### Exercise data ###

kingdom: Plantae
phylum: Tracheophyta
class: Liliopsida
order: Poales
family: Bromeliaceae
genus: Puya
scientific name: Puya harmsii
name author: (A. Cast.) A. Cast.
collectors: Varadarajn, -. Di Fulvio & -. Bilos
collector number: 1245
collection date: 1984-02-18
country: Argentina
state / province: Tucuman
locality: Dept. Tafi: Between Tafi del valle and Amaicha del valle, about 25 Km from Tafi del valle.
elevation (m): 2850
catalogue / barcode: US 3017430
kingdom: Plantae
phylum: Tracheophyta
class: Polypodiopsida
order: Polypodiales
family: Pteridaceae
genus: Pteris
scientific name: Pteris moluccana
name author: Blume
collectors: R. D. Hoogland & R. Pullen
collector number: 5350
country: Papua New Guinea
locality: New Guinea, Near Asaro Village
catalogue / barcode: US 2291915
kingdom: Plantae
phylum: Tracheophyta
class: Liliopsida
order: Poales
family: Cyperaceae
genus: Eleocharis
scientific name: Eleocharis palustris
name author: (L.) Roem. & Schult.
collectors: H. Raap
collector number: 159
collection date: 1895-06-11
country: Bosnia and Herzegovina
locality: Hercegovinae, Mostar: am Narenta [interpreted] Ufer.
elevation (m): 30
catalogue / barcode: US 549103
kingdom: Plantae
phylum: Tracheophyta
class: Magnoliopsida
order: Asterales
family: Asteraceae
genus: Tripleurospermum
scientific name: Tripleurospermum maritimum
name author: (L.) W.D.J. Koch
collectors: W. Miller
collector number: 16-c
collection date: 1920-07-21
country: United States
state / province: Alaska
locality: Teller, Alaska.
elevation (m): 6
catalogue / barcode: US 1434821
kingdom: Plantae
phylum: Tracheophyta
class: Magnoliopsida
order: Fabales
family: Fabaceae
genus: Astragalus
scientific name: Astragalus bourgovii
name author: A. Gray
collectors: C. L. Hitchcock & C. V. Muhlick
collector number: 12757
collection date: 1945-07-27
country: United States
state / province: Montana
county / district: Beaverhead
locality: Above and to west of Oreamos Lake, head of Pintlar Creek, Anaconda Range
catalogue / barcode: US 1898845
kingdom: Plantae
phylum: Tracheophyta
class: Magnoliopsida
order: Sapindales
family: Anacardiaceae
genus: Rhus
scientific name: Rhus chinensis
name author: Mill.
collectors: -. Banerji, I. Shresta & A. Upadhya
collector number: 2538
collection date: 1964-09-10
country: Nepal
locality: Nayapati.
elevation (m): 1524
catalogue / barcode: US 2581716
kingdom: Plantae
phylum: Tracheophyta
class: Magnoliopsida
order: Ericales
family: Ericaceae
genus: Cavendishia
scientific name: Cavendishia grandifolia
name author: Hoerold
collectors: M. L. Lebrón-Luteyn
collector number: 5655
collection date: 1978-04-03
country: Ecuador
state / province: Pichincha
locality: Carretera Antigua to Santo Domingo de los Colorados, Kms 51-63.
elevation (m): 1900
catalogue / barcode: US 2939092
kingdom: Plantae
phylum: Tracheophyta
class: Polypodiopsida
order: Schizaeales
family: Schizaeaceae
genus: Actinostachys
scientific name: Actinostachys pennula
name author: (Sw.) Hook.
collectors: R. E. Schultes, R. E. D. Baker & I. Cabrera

###

▸ **Goal**
Copy every one of the rows above verbatim, line for line and in the same order.

▸ **Task response**
kingdom: Plantae
phylum: Tracheophyta
class: Liliopsida
order: Poales
family: Bromeliaceae
genus: Puya
scientific name: Puya harmsii
name author: (A. Cast.) A. Cast.
collectors: Varadarajn, -. Di Fulvio & -. Bilos
collector number: 1245
collection date: 1984-02-18
country: Argentina
state / province: Tucuman
locality: Dept. Tafi: Between Tafi del valle and Amaicha del valle, about 25 Km from Tafi del valle.
elevation (m): 2850
catalogue / barcode: US 3017430
kingdom: Plantae
phylum: Tracheophyta
class: Polypodiopsida
order: Polypodiales
family: Pteridaceae
genus: Pteris
scientific name: Pteris moluccana
name author: Blume
collectors: R. D. Hoogland & R. Pullen
collector number: 5350
country: Papua New Guinea
locality: New Guinea, Near Asaro Village
catalogue / barcode: US 2291915
kingdom: Plantae
phylum: Tracheophyta
class: Liliopsida
order: Poales
family: Cyperaceae
genus: Eleocharis
scientific name: Eleocharis palustris
name author: (L.) Roem. & Schult.
collectors: H. Raap
collector number: 159
collection date: 1895-06-11
country: Bosnia and Herzegovina
locality: Hercegovinae, Mostar: am Narenta [interpreted] Ufer.
elevation (m): 30
catalogue / barcode: US 549103
kingdom: Plantae
phylum: Tracheophyta
class: Magnoliopsida
order: Asterales
family: Asteraceae
genus: Tripleurospermum
scientific name: Tripleurospermum maritimum
name author: (L.) W.D.J. Koch
collectors: W. Miller
collector number: 16-c
collection date: 1920-07-21
country: United States
state / province: Alaska
locality: Teller, Alaska.
elevation (m): 6
catalogue / barcode: US 1434821
kingdom: Plantae
phylum: Tracheophyta
class: Magnoliopsida
order: Fabales
family: Fabaceae
genus: Astragalus
scientific name: Astragalus bourgovii
name author: A. Gray
collectors: C. L. Hitchcock & C. V. Muhlick
collector number: 12757
collection date: 1945-07-27
country: United States
state / province: Montana
county / district: Beaverhead
locality: Above and to west of Oreamos Lake, head of Pintlar Creek, Anaconda Range
catalogue / barcode: US 1898845
kingdom: Plantae
phylum: Tracheophyta
class: Magnoliopsida
order: Sapindales
family: Anacardiaceae
genus: Rhus
scientific name: Rhus chinensis
name author: Mill.
collectors: -. Banerji, I. Shresta & A. Upadhya
collector number: 2538
collection date: 1964-09-10
country: Nepal
locality: Nayapati.
elevation (m): 1524
catalogue / barcode: US 2581716
kingdom: Plantae
phylum: Tracheophyta
class: Magnoliopsida
order: Ericales
family: Ericaceae
genus: Cavendishia
scientific name: Cavendishia grandifolia
name author: Hoerold
collectors: M. L. Lebrón-Luteyn
collector number: 5655
collection date: 1978-04-03
country: Ecuador
state / province: Pichincha
locality: Carretera Antigua to Santo Domingo de los Colorados, Kms 51-63.
elevation (m): 1900
catalogue / barcode: US 2939092
kingdom: Plantae
phylum: Tracheophyta
class: Polypodiopsida
order: Schizaeales
family: Schizaeaceae
genus: Actinostachys
scientific name: Actinostachys pennula
name author: (Sw.) Hook.
collectors: R. E. Schultes, R. E. D. Baker & I. Cabrera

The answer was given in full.